Celal Oğlan
Sivas’ın Deliilyas köyünde Celal Kulmaç adında bir genç yaşarmış. Babası seferberlikten dönemeyince amcalarının büyüttüğü bu yetim, Sivas çimento fabrikasında işçilik yaparmış. Köyünden bir subayın kızı Döndü’ye âşık olmuş. Fakirlikten midir bilmem, evlenme çağına gelen kardeşleriyle beraber yapmaya karar vermiş düğününü. 1947 yılının Aralık ayında, nikâh işlemlerini yapmak için Şarkışla’ya gitmişler. Dönüşte de yol uzun olduğundan, komşu bir köyde konaklamışlar.

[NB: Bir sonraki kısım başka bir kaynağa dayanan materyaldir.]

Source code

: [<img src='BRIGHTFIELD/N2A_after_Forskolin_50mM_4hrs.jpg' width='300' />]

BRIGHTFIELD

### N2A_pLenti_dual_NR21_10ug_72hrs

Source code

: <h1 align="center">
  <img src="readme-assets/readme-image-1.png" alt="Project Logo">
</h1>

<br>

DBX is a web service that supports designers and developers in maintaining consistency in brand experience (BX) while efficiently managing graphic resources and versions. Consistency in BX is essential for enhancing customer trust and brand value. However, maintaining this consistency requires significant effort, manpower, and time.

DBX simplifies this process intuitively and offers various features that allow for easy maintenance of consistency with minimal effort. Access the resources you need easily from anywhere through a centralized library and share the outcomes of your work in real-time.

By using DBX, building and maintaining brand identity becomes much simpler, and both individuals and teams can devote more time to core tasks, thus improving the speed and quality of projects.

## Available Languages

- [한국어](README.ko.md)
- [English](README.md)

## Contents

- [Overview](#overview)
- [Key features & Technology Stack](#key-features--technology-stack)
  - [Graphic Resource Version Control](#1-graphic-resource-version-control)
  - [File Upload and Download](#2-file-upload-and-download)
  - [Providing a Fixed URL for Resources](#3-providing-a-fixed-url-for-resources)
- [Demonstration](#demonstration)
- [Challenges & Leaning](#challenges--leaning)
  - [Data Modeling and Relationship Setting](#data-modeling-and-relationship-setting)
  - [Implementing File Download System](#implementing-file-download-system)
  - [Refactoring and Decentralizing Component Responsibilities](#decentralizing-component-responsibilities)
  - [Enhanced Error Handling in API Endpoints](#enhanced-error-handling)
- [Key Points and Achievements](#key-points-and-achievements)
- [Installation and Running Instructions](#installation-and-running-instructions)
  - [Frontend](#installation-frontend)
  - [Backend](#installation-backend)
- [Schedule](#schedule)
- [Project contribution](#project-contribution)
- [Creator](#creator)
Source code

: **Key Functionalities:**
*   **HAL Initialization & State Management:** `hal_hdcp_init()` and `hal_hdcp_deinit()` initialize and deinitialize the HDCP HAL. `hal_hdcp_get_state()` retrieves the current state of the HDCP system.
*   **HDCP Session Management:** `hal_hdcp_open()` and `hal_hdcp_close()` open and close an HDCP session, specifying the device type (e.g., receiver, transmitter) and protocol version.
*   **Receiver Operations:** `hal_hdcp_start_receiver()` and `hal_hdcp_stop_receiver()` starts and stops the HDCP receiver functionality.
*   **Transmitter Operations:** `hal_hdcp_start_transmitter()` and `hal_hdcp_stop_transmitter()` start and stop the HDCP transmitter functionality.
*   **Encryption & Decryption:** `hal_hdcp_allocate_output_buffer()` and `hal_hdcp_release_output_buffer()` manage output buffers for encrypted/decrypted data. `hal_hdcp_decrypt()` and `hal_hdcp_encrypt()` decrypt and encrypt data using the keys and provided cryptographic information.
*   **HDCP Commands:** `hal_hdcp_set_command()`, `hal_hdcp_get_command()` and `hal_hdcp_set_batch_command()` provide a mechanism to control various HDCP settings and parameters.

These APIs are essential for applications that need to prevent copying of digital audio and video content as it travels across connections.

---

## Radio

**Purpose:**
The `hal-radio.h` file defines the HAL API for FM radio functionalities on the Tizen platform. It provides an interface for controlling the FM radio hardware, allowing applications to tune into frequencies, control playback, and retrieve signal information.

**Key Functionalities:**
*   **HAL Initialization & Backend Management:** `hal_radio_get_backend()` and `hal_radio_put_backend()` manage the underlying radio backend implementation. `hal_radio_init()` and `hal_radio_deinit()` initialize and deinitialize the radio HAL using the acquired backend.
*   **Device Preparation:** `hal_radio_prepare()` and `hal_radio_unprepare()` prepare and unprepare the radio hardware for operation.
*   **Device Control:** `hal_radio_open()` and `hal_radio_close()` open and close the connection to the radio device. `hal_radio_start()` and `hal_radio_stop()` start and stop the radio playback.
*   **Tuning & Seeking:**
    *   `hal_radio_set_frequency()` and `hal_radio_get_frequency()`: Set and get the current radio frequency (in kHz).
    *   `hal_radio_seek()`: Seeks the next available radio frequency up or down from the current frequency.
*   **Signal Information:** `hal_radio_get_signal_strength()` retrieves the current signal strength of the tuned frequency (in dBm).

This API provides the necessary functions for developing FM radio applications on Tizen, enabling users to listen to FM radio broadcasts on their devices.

Nereden aklına geldiyse kendi köyüne dönmeden yıkanmak istemiş Celal. Yapma etme, demelerine rağmen donmuş derenin buzunu kırıp yıkanmış. Ne olduysa da ondan olmuş zaten. Hasta olmuş, başta saklamaya çalışsa da yatağa düşmüş vedüğün günü deölmüş. Anlatılan o ki, Döndü ölen nişanlısının ardından bu ağıtı yakmış. Celal’in annesinin ve yakınlarının zamanla ekledikleriyle birlikte, ağıt yüz küsur dörtlük olmuş.
Türküde geçen ipek mendil de bildiğimiz ipek mendil değil. Eski zamanlarda beyaz gömlek herkesin kolay erişebileceği, ucuz bir şey değilmiş. Düğünden önce gelin kendi eliyle diker, damatlık olarak giymesi için damada hediye edermiş gömleği. Gömleğin yakası yıpranmasın diye de renkli ipekten bir mendil giyilirmiş içine. Bahsedilen mendil, o mendil.
Türkü, TRT repertuarına “İpek Mendil Dane Dane” adıyla 00256 repertuar numarasıyla kaydedilmiş. Kaynağı Sivas/Divriği’de Nuri Üstünses, derleyen ise Mustafa Sarısözen olarak görünüyor. Celal’in hayattaki akrabalarının çabalarına rağmen hâlâ değişmemiş bu kayıt. Biz doğrusunu bilelim de, bırakalım resmi kayıtlarda yanlış geçsin.
Türkülerin güzelliğinin sırrı, sözlü tarih anlatıları olmalarında yatıyor belki. Bir yanda yüz küsur dörtlüğü ortaya çıkaran bir acı varken, diğer yanda tuzumuz bu kadar kuruyken küçük kalp kırıklıklarından şarkı bestelemeye çalışmak da epey zor sanki.